> **THE PROBLEM**: For the listing below, print exactly the lines from the line with "40: (301, 136, 3.06)" to the line with "49: (216, 5, 19.25)", both included, and nothing beyond them.

┄┄┄┄┄┄┄┄┄┄┄┄┄┄┄┄┄┄┄┄

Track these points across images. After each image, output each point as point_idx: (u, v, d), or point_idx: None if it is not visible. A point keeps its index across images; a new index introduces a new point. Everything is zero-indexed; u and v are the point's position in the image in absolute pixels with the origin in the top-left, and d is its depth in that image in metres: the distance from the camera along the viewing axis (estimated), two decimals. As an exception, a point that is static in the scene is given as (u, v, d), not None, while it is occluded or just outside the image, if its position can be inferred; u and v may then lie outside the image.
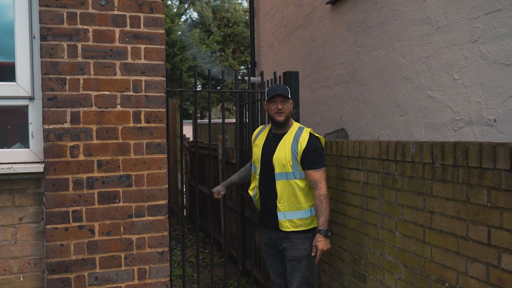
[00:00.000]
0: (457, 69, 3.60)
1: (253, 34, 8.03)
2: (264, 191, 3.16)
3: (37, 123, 2.60)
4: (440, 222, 2.40)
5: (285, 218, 3.04)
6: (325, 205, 2.96)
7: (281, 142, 3.09)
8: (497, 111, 3.28)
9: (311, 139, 3.05)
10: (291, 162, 3.01)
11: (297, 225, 3.05)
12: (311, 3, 5.95)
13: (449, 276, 2.35)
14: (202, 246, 6.81)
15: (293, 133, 3.11)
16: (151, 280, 2.69)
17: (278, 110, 3.06)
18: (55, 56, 2.51)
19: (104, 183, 2.60)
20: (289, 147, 3.04)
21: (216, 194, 3.40)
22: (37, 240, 2.56)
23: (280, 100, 3.06)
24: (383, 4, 4.46)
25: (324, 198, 2.97)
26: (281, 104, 3.06)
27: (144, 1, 2.64)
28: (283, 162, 3.03)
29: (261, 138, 3.27)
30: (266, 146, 3.17)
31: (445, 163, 2.37)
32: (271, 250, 3.23)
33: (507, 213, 2.01)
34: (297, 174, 3.04)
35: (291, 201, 3.04)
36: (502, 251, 2.04)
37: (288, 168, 3.02)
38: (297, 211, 3.06)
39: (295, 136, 3.08)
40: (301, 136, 3.06)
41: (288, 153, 3.03)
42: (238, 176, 3.52)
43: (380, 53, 4.53)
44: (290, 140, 3.06)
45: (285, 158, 3.02)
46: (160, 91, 2.70)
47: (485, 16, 3.34)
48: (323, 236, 2.95)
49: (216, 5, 19.25)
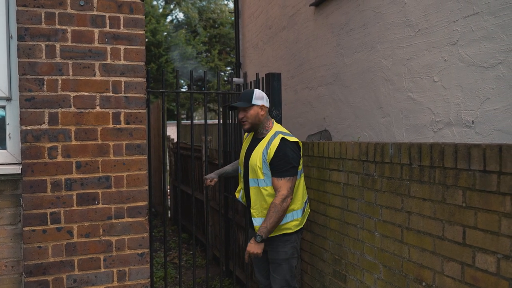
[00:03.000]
0: (436, 71, 3.66)
1: (238, 35, 8.04)
2: (246, 194, 3.15)
3: (15, 124, 2.58)
4: (418, 222, 2.44)
5: (258, 224, 3.00)
6: (270, 214, 2.86)
7: (257, 147, 3.04)
8: (475, 112, 3.33)
9: (281, 146, 2.94)
10: (262, 169, 2.95)
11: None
12: (295, 5, 5.99)
13: (426, 275, 2.38)
14: (186, 247, 6.79)
15: (268, 138, 3.04)
16: (130, 282, 2.67)
17: (241, 119, 3.04)
18: (33, 56, 2.49)
19: (83, 184, 2.59)
20: (261, 153, 2.98)
21: (209, 180, 3.33)
22: (14, 243, 2.53)
23: (241, 110, 3.02)
24: (365, 7, 4.51)
25: (273, 207, 2.86)
26: (242, 113, 3.02)
27: (124, 1, 2.63)
28: (254, 168, 2.98)
29: (247, 140, 3.24)
30: (247, 149, 3.14)
31: (422, 164, 2.40)
32: (256, 259, 3.20)
33: (481, 213, 2.05)
34: (268, 181, 2.96)
35: (263, 208, 2.99)
36: (476, 250, 2.08)
37: (259, 174, 2.96)
38: None
39: (268, 141, 3.00)
40: (272, 143, 2.97)
41: (259, 159, 2.97)
42: (232, 167, 3.47)
43: (362, 55, 4.58)
44: (263, 146, 3.00)
45: (256, 165, 2.97)
46: (140, 92, 2.69)
47: (464, 20, 3.39)
48: (255, 241, 2.86)
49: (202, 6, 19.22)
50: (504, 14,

┄┄┄┄┄┄┄┄┄┄┄┄┄┄┄┄┄┄┄┄

> **WORKED SOLUTION**:
40: (301, 136, 3.06)
41: (288, 153, 3.03)
42: (238, 176, 3.52)
43: (380, 53, 4.53)
44: (290, 140, 3.06)
45: (285, 158, 3.02)
46: (160, 91, 2.70)
47: (485, 16, 3.34)
48: (323, 236, 2.95)
49: (216, 5, 19.25)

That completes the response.